Ben bir kartpostal hastasıyım. Sadece gönderilenleri almayı değil – ki bu ayrı bir yazının konusu olabilir – göndermeyi de severim. Sanırım şimdiye kadar en çok kartpostal trafiğim olan insan dostum İ. Asıl kartpostal meraklısı oydu, bana Montpellier’den, Fransa’nın dört bir yanından gönderdiği, uzun bir mektubu çeşit çeşit kartın arkasına yazıp onları numaralandırdığı seri halen bir kutuda, duvarlarımda, kitapların arasında duruyordur.
Biz bu yazışma işine neredeyse 20 yıl önce başladık. Önce defterlerimiz vardı, gün aşırı değiş tokuş eder, birbirimizin yazdıklarını okuyup kendi içimizden gelenleri yazardık. Öyle böyle değil, sayfalarca, defterlerce… Dillere destan bir defter trafiğimiz vardı. Sonra o Montpellier denen küçük Fransız şehrine gitti. Defterleri göndermek pahalı ve zahmetli olduğundan mektup kağıtlarına geçtik. Yine sayfalarca mektuplar… E-mail denen şey hayatımıza girmişti yavaş yavaş aslında ama biz hep mektubu, kağıdı, kalemi tercih ettik.

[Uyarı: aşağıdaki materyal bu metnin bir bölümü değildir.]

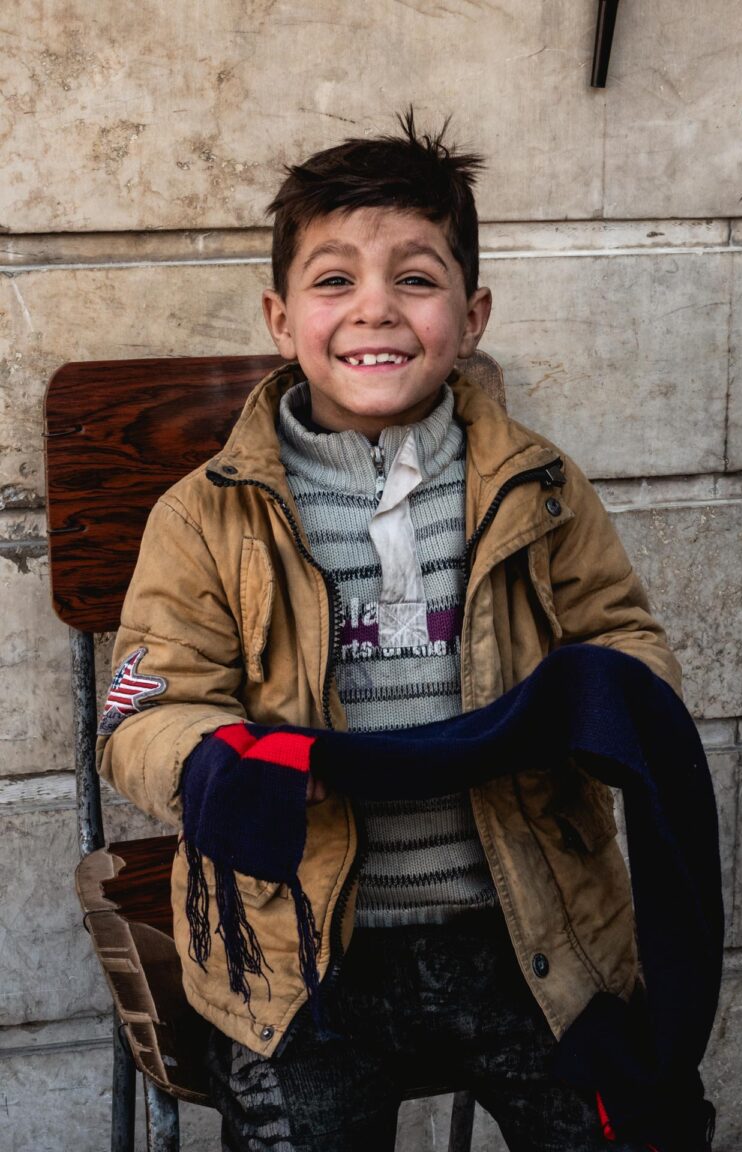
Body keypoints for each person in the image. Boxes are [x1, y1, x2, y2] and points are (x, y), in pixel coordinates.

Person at [98, 112, 691, 1151]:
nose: (376, 308)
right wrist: (216, 763)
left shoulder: (539, 488)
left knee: (620, 1127)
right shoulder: (206, 513)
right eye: (335, 281)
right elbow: (146, 709)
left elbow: (628, 641)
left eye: (416, 278)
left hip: (528, 934)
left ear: (472, 315)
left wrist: (605, 692)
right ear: (281, 318)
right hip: (305, 962)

İ.’de numara çoktu. Bir ara mektupların kenarlarını mumla, çakmakla yakardı. Havalı bir ayrıntıydı bu etrafı yanık kağıtlar. Sonra işte şu numaralı karpostallar geldi. Büyüdükçe, hayatlarımız karmaşıklaştıkça mektup işini savsaklar olduk, tamamen kartpostala geçtik. İ. İstanbul’a geri döndü, Bahçelievler-Beyoğlu arasında kartpostallar sekteye uğrayacak derken benim seyahatlerim başladı. Önceleri çok önem vermedim bu işe ama İ. başıma kaktıkça gittiğim şehirlerde postanenin yolunu öğrenmeye, o şehrin bana hissettirdiklerini yansıtacak kartı saatlerce aramaya, mutlaka pul yapıştırılmasını rica etmeye başladım. En büyük sorun İ.’nin ortaokul yıllarından beri ya apartman ya da daire numarasını yanlış hatırladığım adresini her seferinde düzgün yazabilmekti. Bahçelievler postacıları dağıtım konusunda biraz yavaş olsalar da neyse ki benim saçma sapan adres yazımlarıma, İ.’nin değişen soyadına alıştılar, kaybolan bir şey olmadı. Şimdilerde kartpostal gönderilecek kişileri belirlemek, onları satın almak, arkalarını yazmak ve postalamak gezgin hayatımın en büyük ritüeli oldu.
Bu yazı nereden mi aklıma geldi? Bu ara elim yine kartpostallara gidiyor. Bir yere gittiğim de yok ama İstanbul’un orta yerinden kartpostallar yollayasım var. Sanki onlardan daha iyi hiçbir şey ifade edemez içimden geçenleri. Hem onlardan daha kalıcı ne olabilir ki?